The limitations of the study include small sample size and lack of a control group to compare the effectiveness of OMT to the standard of care for sinusitis. The study was also confounded by several factors related to subjects, including varying causes of sinusitis, duration and severity of sinusitis, and previous treatments of sinusitis. Furthermore, the study does not explore the efficacy of each technique used in our OMT sinusitis protocol. Thus, it is difficult to deduce which technique was most beneficial in treatment of sinusitis.

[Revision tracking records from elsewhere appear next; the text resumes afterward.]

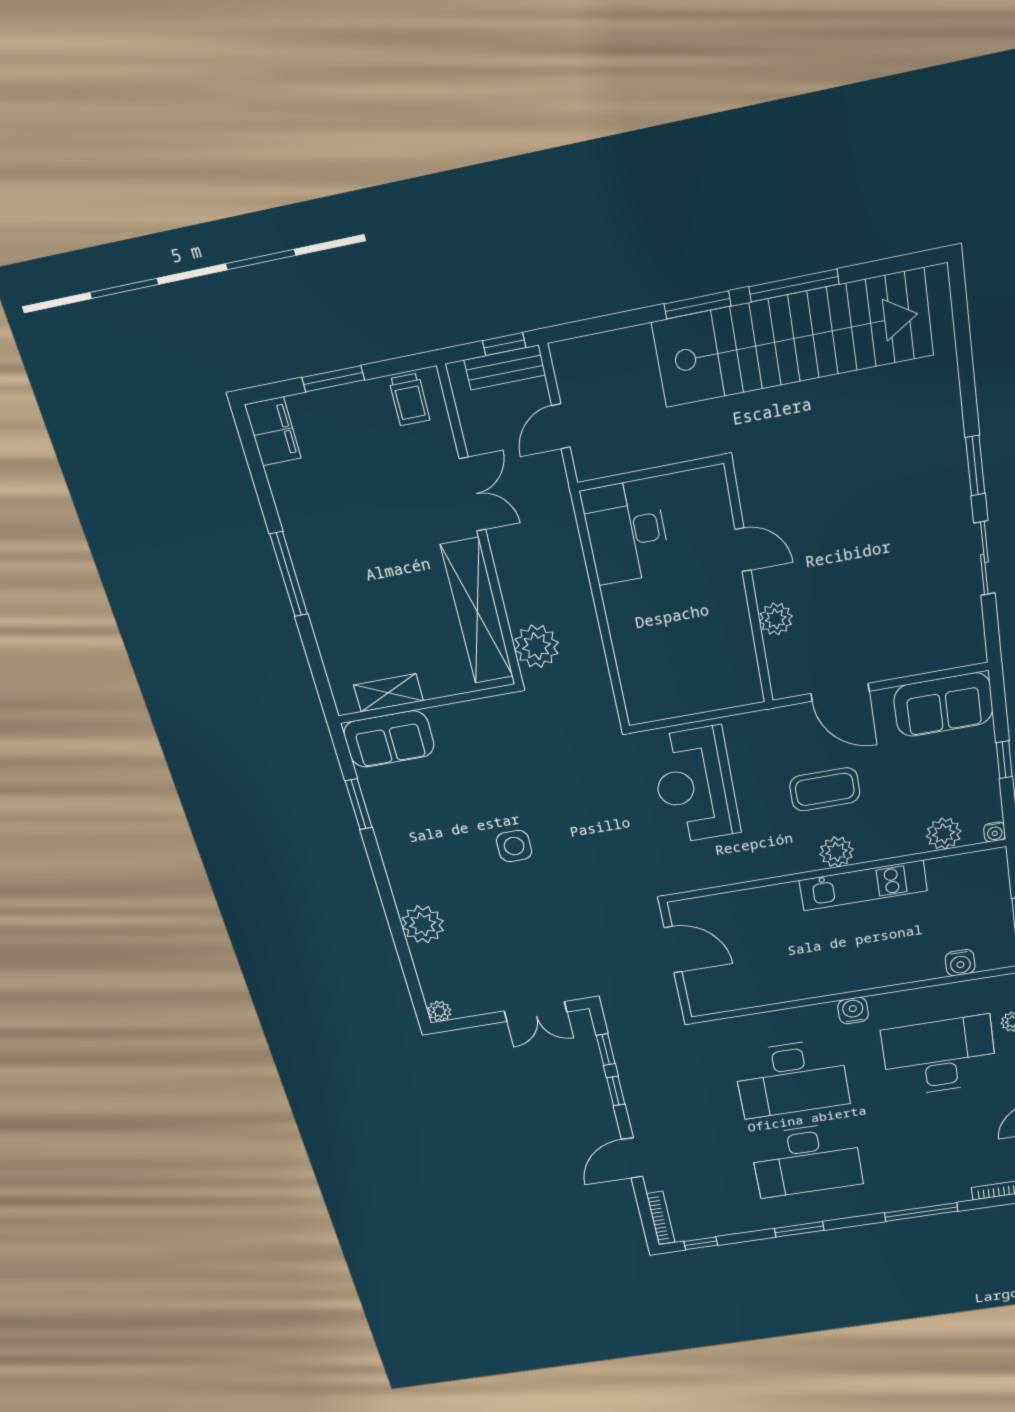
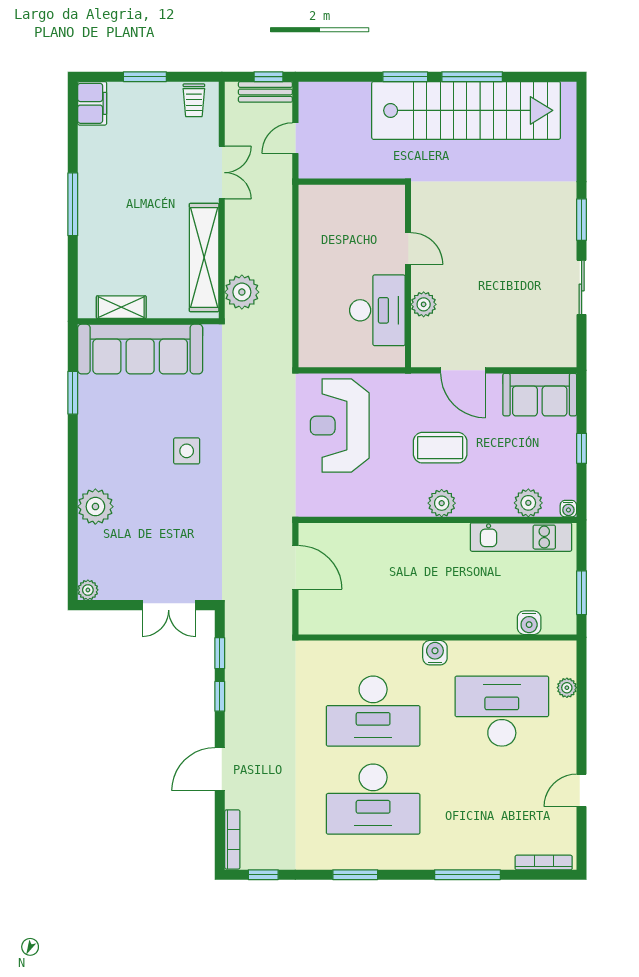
desk: (626, 532) -> (377, 310), moved, turned 180
sofa: (389, 739) -> (140, 349), width x1.85, depth x1.27
kitchen unit: (863, 886) -> (521, 537), moved

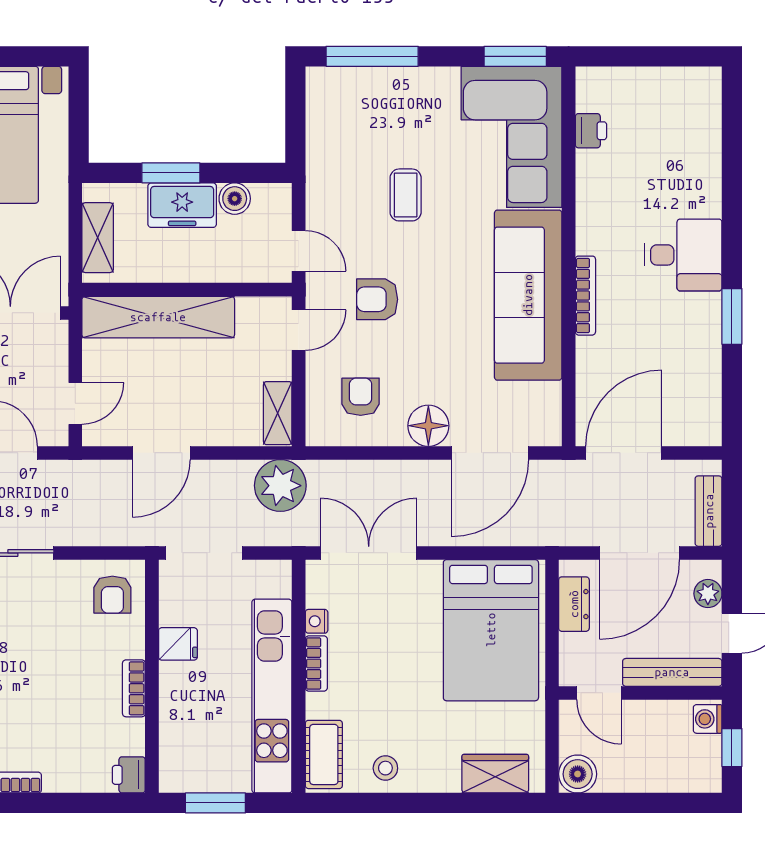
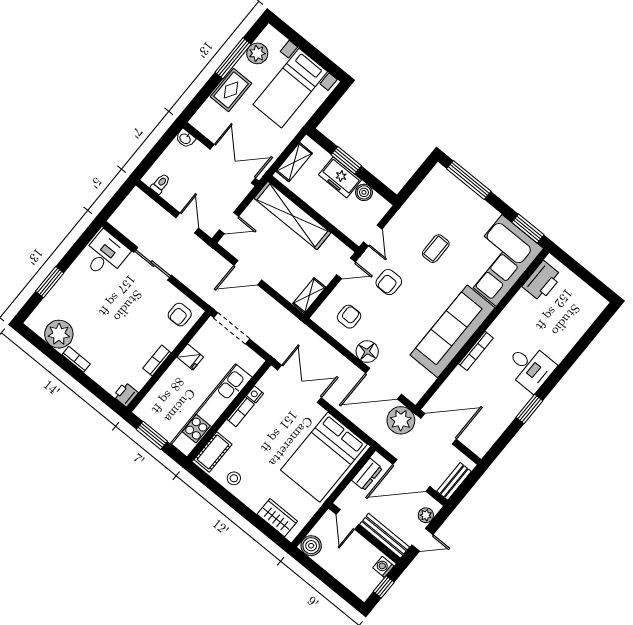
printer: (591, 131) -> (542, 281), width x1.87, depth x1.48
armchair: (377, 299) -> (389, 282), turned -90
plant: (280, 486) -> (401, 420), moved

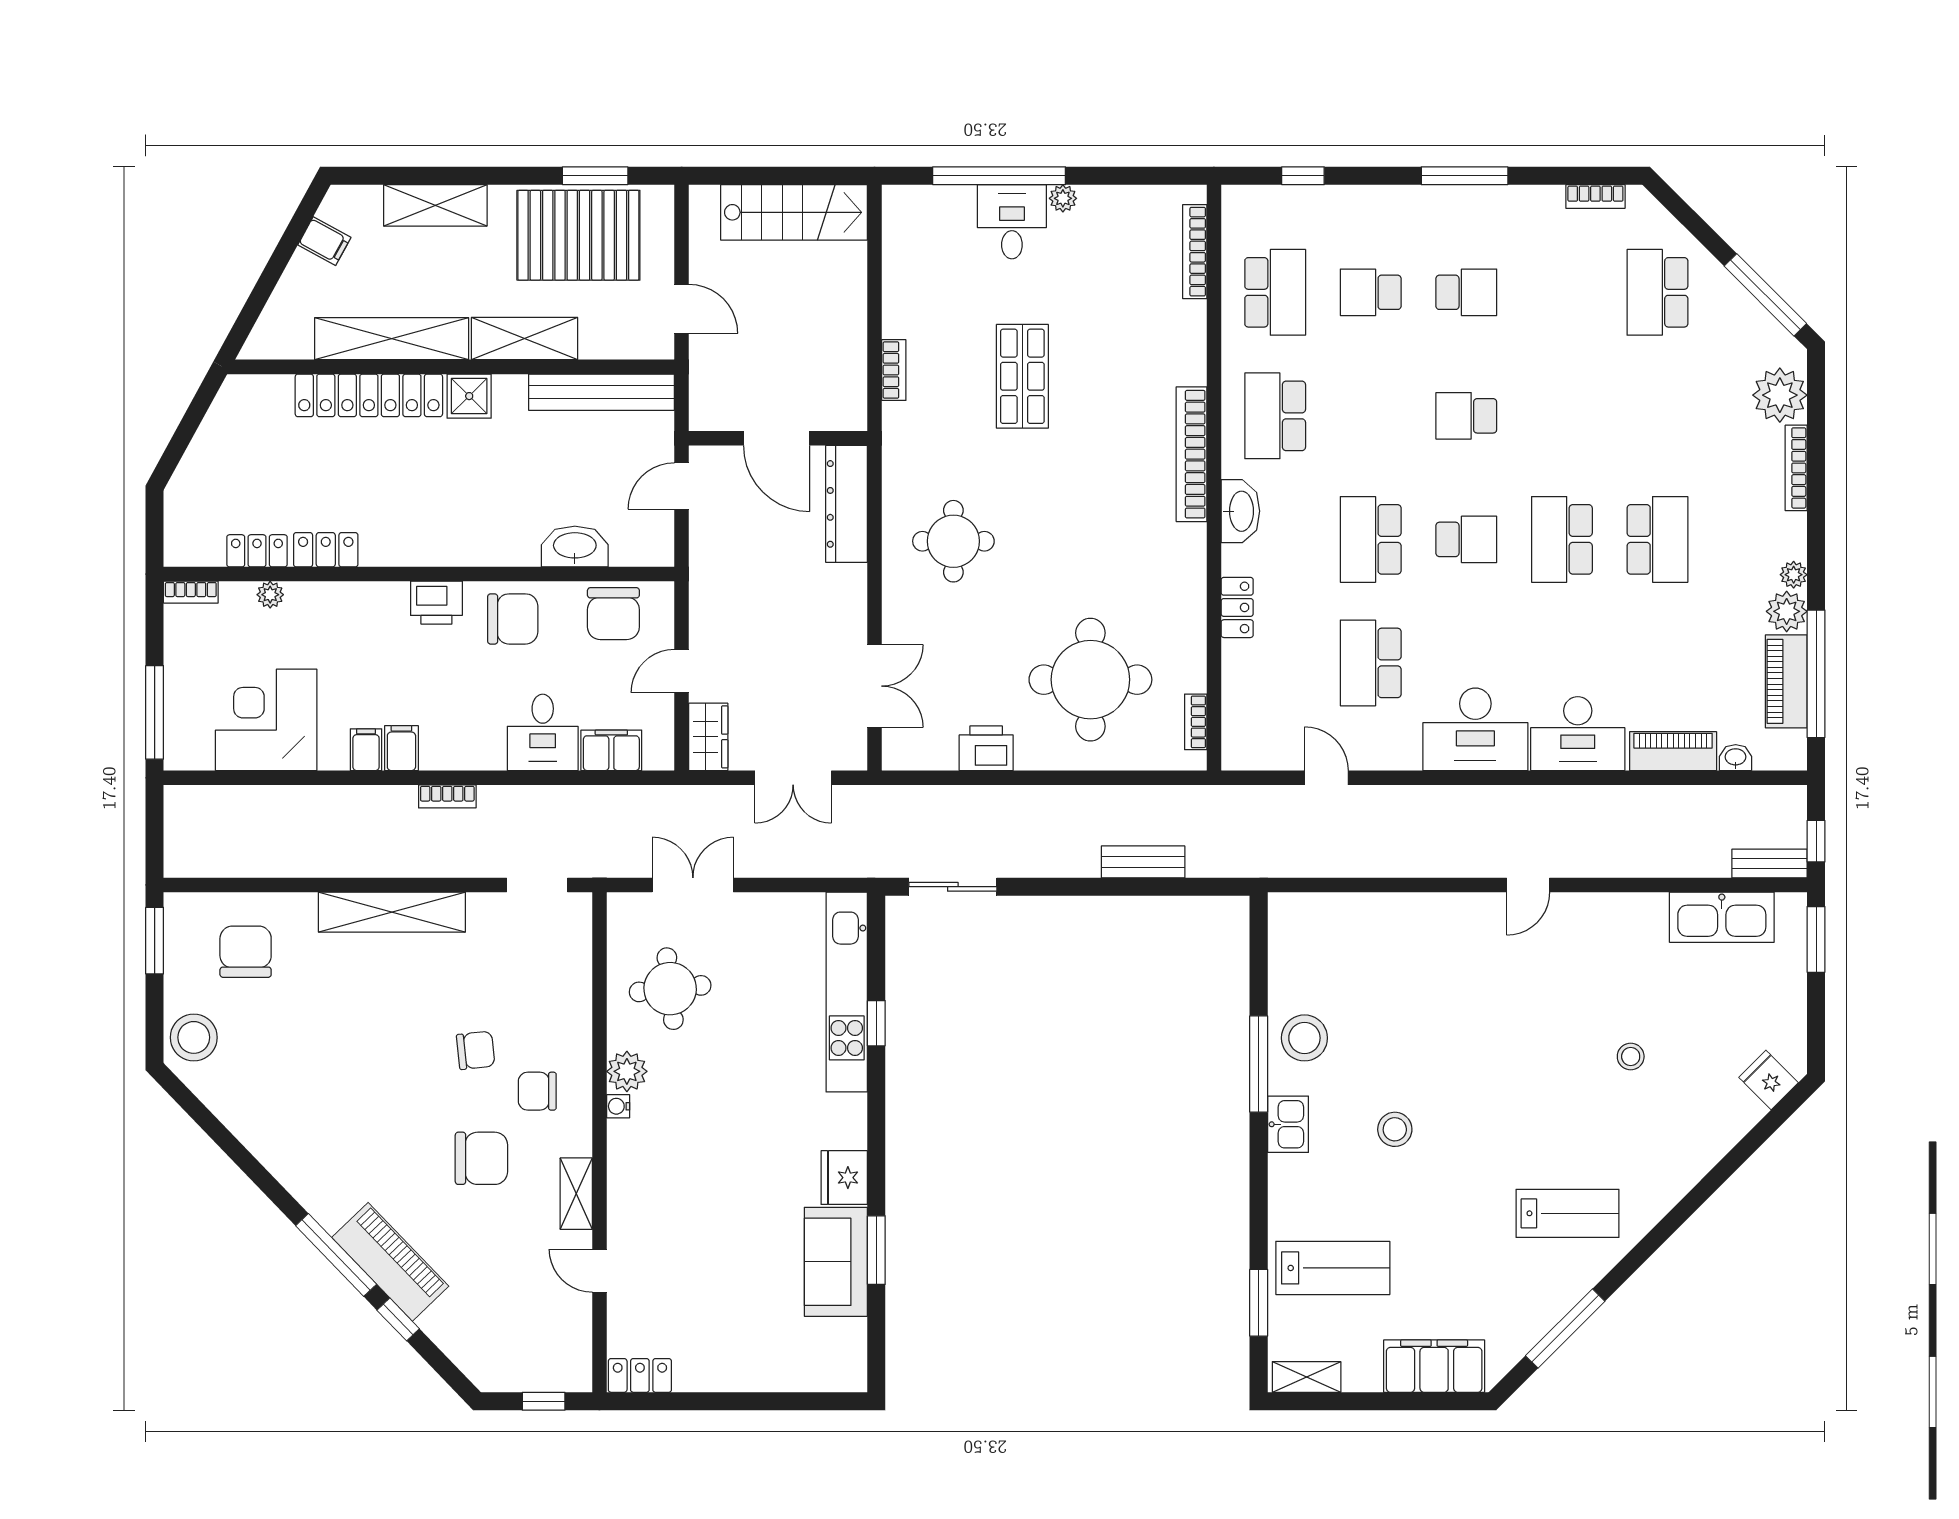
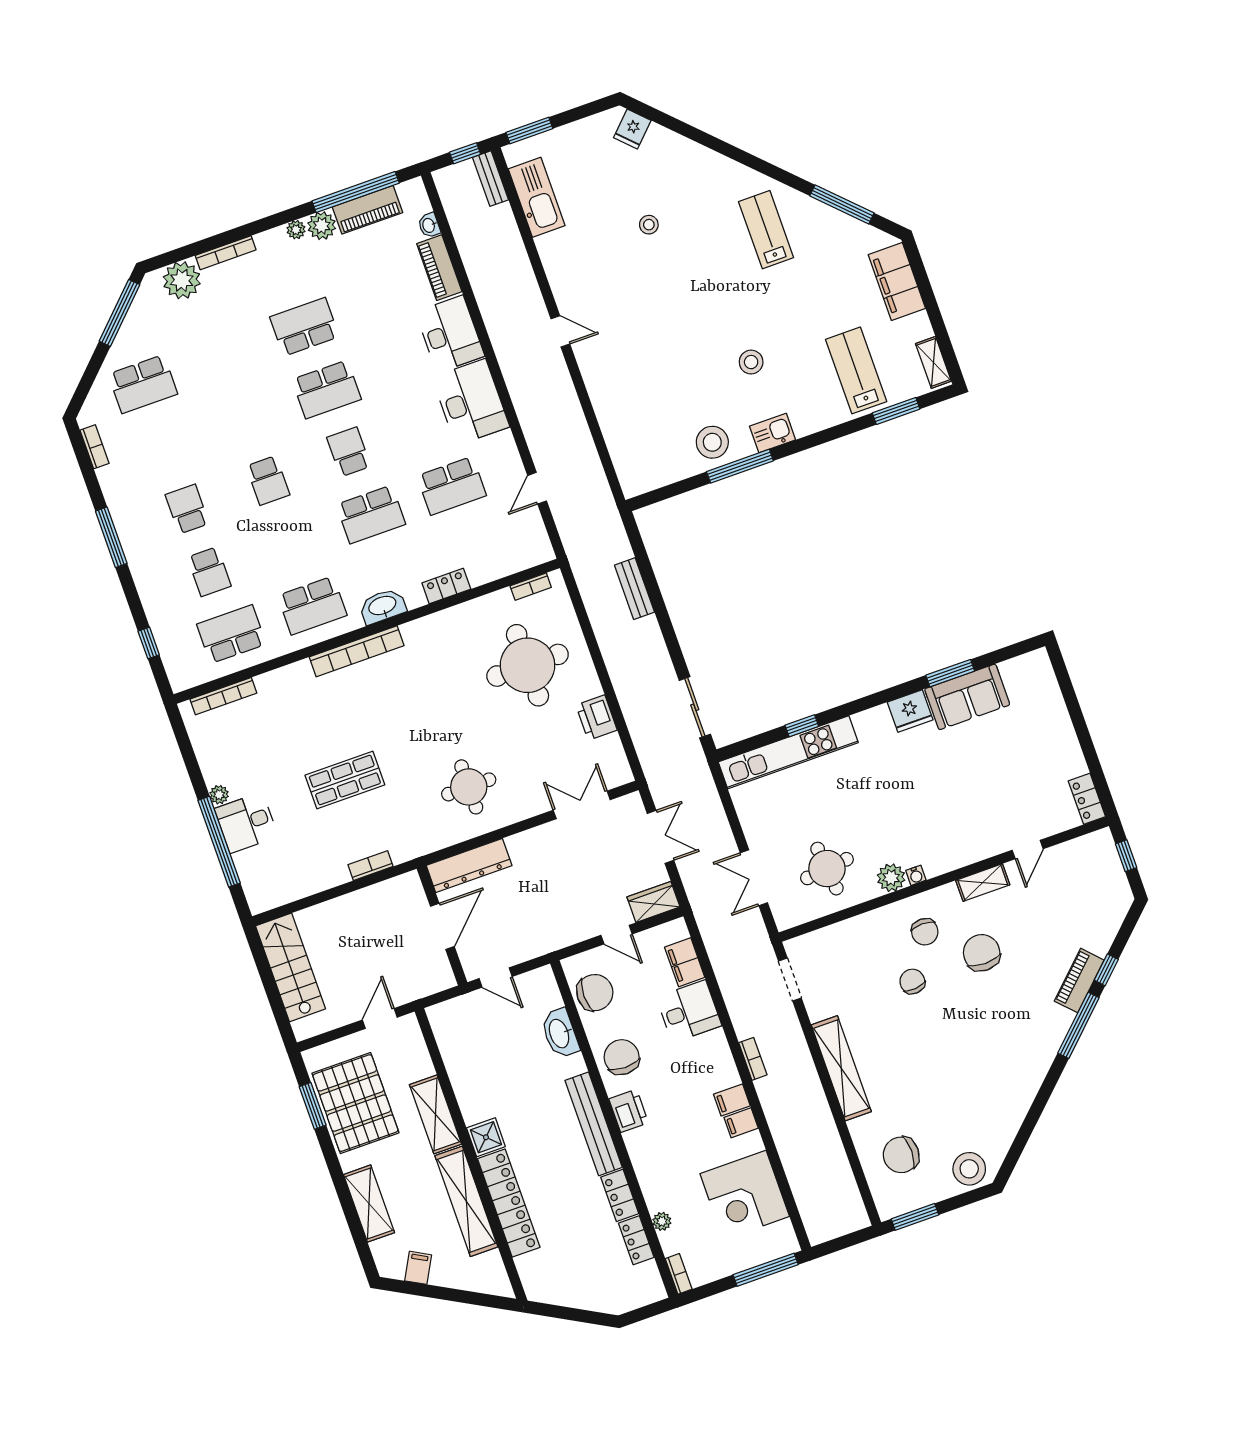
bench: (601, 392) -> (594, 1124), moved
piano: (390, 1262) -> (1079, 981), width x0.73, depth x0.75

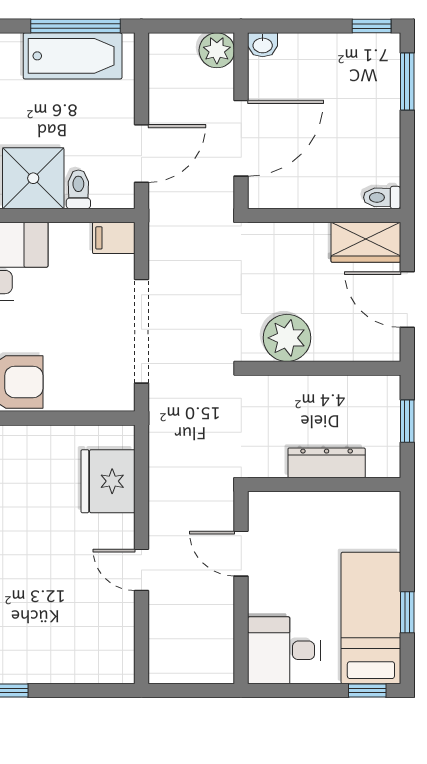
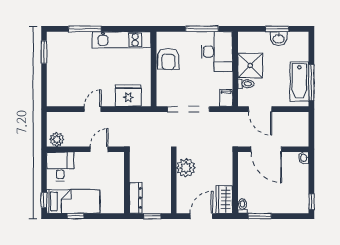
plant: (217, 50) -> (57, 139), moved
window: (407, 82) -> (260, 216), moved
dresser: (327, 463) -> (136, 198), moved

Future studies with larger and more diverse subject populations can serve as a better predictor of the effectiveness of OMT in a population.
CONCLUSION
Our study has shown that OMT results in symptomatic improvement of sinusitis by alleviating nasal congestion, postnasal drip, sinus pain, headache, loss of smell and fatigue. Thus, OMT may be recommended as a stand-alone treatment for patients suffering from sinusitis or may be used in conjunction with traditional therapies to maximize treatment benefits and to relieve symptoms of sinusitis in primary care settings. Further studies that replicate these results may support the inclusion of OMT techniques in current standards of care. Additional studies with more subjects and a control or sham group are warranted to assess efficacy of the treatment. Moving forward, we hope to build the stepping-stones of exploring OMT as a mainstay treatment option for sinusitis by assessing and testing its efficacy against a larger population sample size. Through this work, OMT can also be further explored as treatment in other disease processes.